Can every quadratic be solved by using the completing the square method?

1 Answer
Oct 23, 2014

Can every quadratic be solved by using the completing the square method? Yes, it sure seems so.....but, I wouldn't want to do it that way every time!!

Certainly, every quadratic can be solved by the quadratic formula, but I also wouldn't want to use it every time either.

I think you should develop some strategies for which method is best in which circumstances. Purple Math link

There are even websites that will solve the problems for you: Solver

For completing the square, I look for two things: "1" as the lead coefficient (on the #x^2#, and an even number for the coefficient on the linear term (the x term).

Example: Solve #x^2 + 4x - 7 = 0#
Step 1: #x^2 + 4x = 7# (move the constant to the opposite side)
Step 2: take half of the "4", and square that number. #2^2=4#
Step 3: Add that number to both sides #x^2+4x +4= 7 + 4#
Step 4: Factor the trinomial: #(x+2)^2= 11#
Step 5: Take the square root of both sides: #sqrt((x+2)^2)=sqrt(11)#
Step 6: #x+2= +-sqrt(11)# be sure to use the #+-# on the square root!
Step 7: #x=-2+-sqrt(11)# move the constant to the other side.
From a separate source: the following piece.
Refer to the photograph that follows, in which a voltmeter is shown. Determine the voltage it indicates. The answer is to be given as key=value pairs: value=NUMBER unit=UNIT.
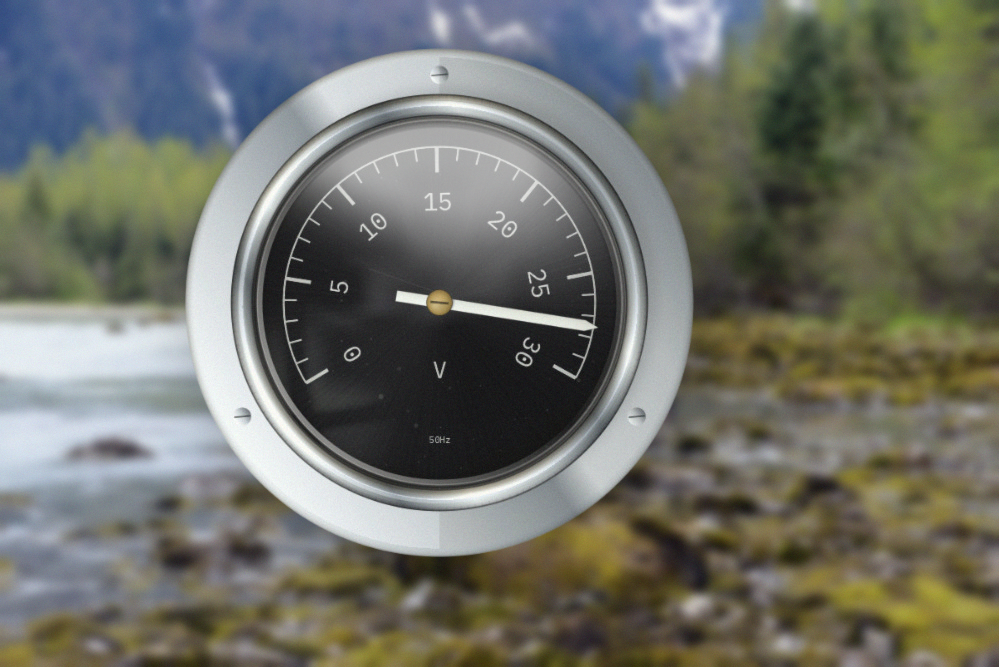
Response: value=27.5 unit=V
Phew, that's a lot of steps! And it definitely takes practice. One more example:

Solve #x^2-8x - 9 = 0#
#x^2-8x = 9#
#x^2-8x+16=9+16#
#x^2-8x+16=25#
#(x-4)^2=25#
#sqrt((x-4)^2)=sqrt(25)#
#x-4=+-5#
#x=4+5 or 4-5#
so, x = 9 or -1. Wow!

Of course, those nice, rational answers tell me that the original problem could have been solved by factoring: (x-9)(x+1)=0
Use the zero product property to solve x = 9 or x = -1.